UMR is needed for dumping a lot of useful information. Clone, build and install UMR. Do not forget to run chmod +s $(which umr) so RADV can actually access UMR.

UMR needs to access some kernel debug interfaces:

chmod 777 /sys/kernel/debug
chmod -R 777 /sys/kernel/debug/dri

Secure boot has to be disabled as well.

Generating and analyzing hang reports

With UMR installed, you can now set RADV_DEBUG=hang which makes RADV insert trace markers and synchronization and check for hangs. The hang report will be saved to ~/radv_dumps_<pid>_<time>. Inside the directory of the hang report, there are a couple of files:

  • *.spv: SPIR-V binaries of the pipeline that was bound when the hang occurred.

  • addr_binding_report.log: VK_EXT_address_binding_report logs.

  • app_info.log: VkApplicationInfo fields.

  • bo_history.log: A list of every GPU memory allocation and deallocation. If the GPU hang was caused by a page fault, you can use radv_check_va.py to figure out if address is invalid or used after the memory was deallocated.

  • bo_ranges.log: Address ranges that were valid at the time of submission.

  • dmesg.log: Output of dmesg, if available.

  • gpu_info.log: Fields of radeon_info.

  • pipeline.log: IR of the shaders that were bound during the hang as well as programm counters of waves executing said shaders and bound descriptors.

  • registers.log: Various GPU state registers.

  • trace.log: An annotated list of the command stream that caused the hang. the commands that hung come after !!!!! This is the last trace point that was reached by the CP !!!!!.

  • umr_ring.log: Similar to trace.log.

  • umr_waves.log: A list of waves that were active at the time of the hang, including register values.

  • vm_fault.log: The page fault address if a page fault occurred.
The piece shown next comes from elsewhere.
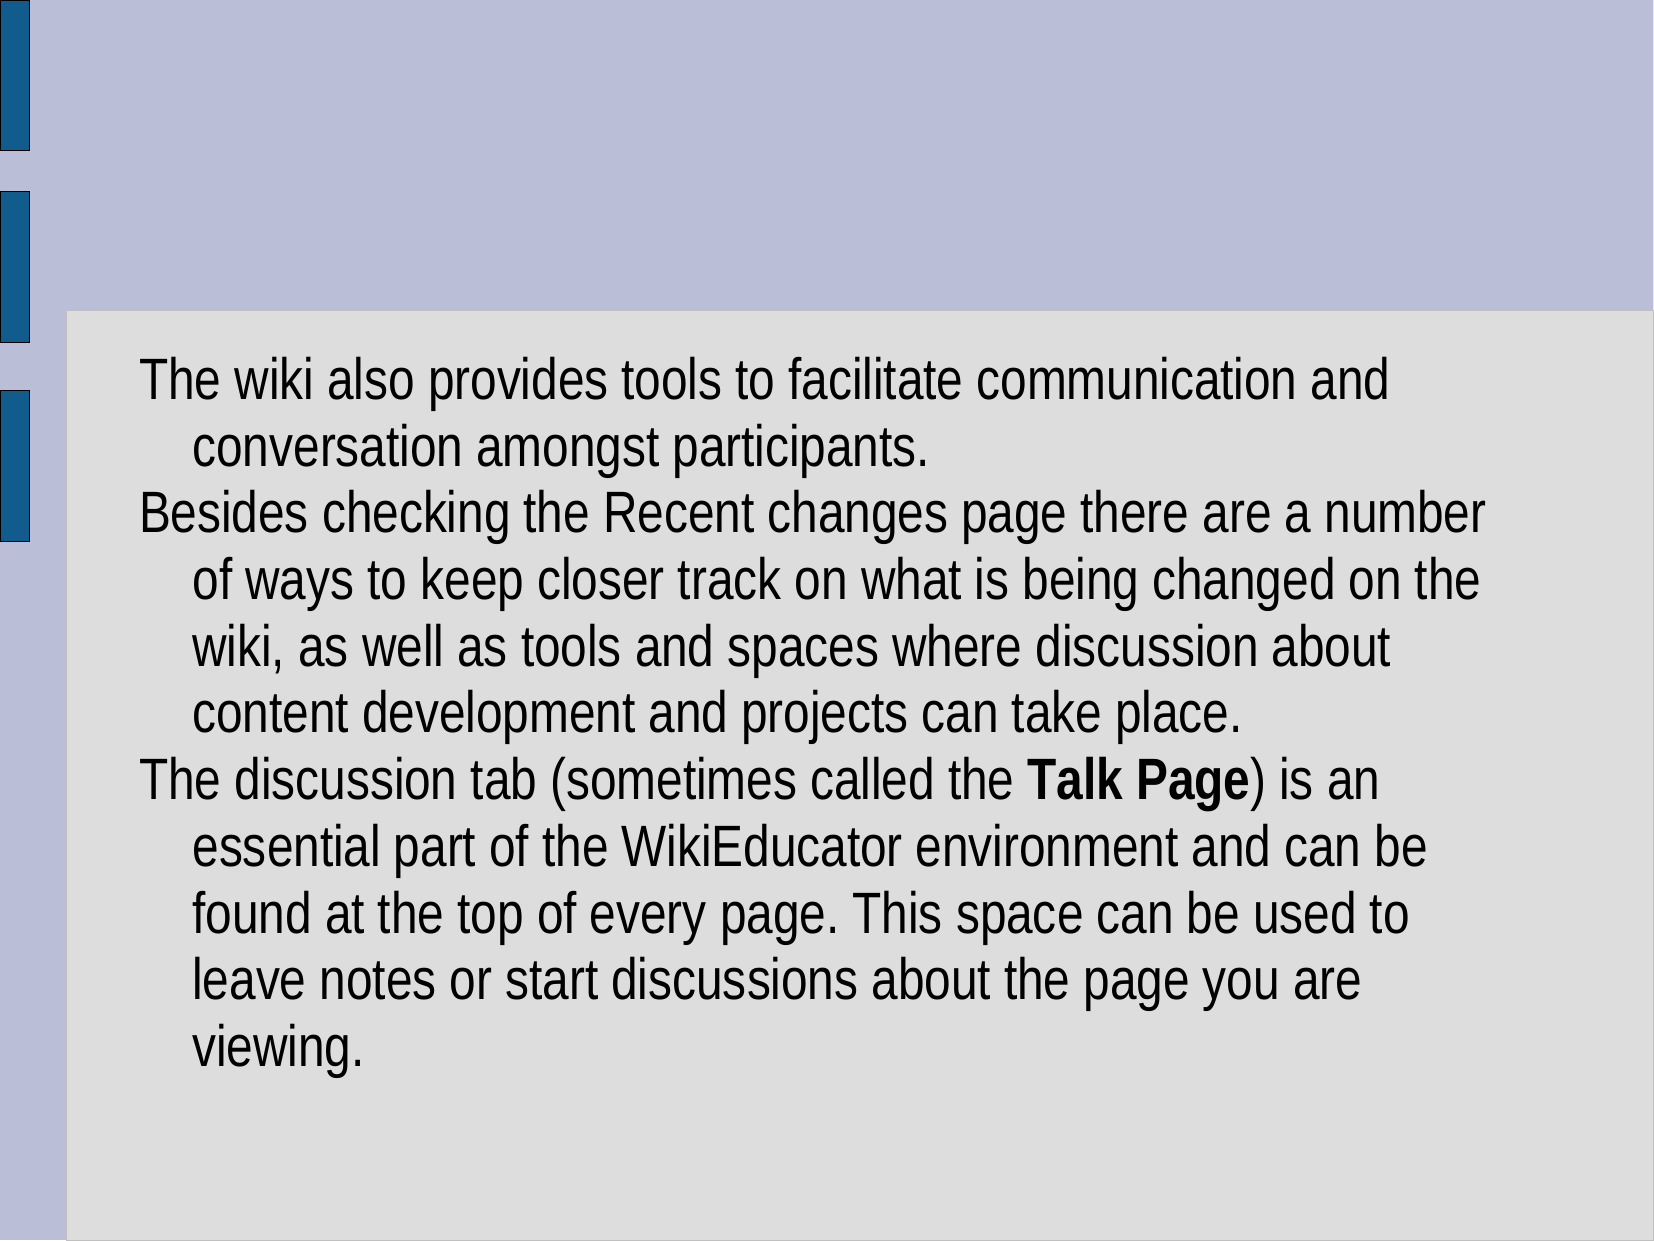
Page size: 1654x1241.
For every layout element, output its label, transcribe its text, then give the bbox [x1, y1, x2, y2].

list The wiki also provides tools to facilitate communication and conversation amongst participants. Besides checking the Recent changes page there are a number of ways to keep closer track on what is being changed on the wiki, as well as tools and spaces where discussion about content development and projects can take place. The discussion tab (sometimes called the Talk Page) is an essential part of the WikiEducator environment and can be found at the top of every page. This space can be used to leave notes or start discussions about the page you are viewing. [121, 344, 1534, 1127]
Note: By default, the backend IR (ACO or LLVM) and the disassembly should be dumped to pipeline.log. But due to shaders caching, you might need RADV_DEBUG=hang,nocache to get SPIR-V and NIR in the GPU hang report.

Debugging Steam games

Steam games require a bit more work so RADV can access UMR: In your Steam library, make sure Tools is checked and search for Steam Linux Runtime. Under Properties -> Installed Files, click Browse, open _v2-entry-point and add

shift 2
exec "$@"

at the top of the file. Hang debugging can be enabled by selecting the faulting game and adding RADV_DEBUG=hang %command% under Properties -> General -> LAUNCH OPTIONS.

Debugging hangs without RADV_DEBUG=hang

In some situations, RADV_DEBUG=hang wouldn’t be able to generate a GPU hang report, like for synchronization issues (because it enables RADV_DEBUG=syncshaders behind the scene). An alternative solution is to disable GPU recovery by adding amdgpu.gpu_recovery=0 to your kernel command line options. And then invoke UMR manually with umr --by-pci <pci_id> -O bits,halt_waves -go 0 -wa <ring> -go 1 2>&1 for dumping the waves and umr --by-pci <pci_id> -RS <ring> 2>&1 for dumping the rings once the GPU hang occurred.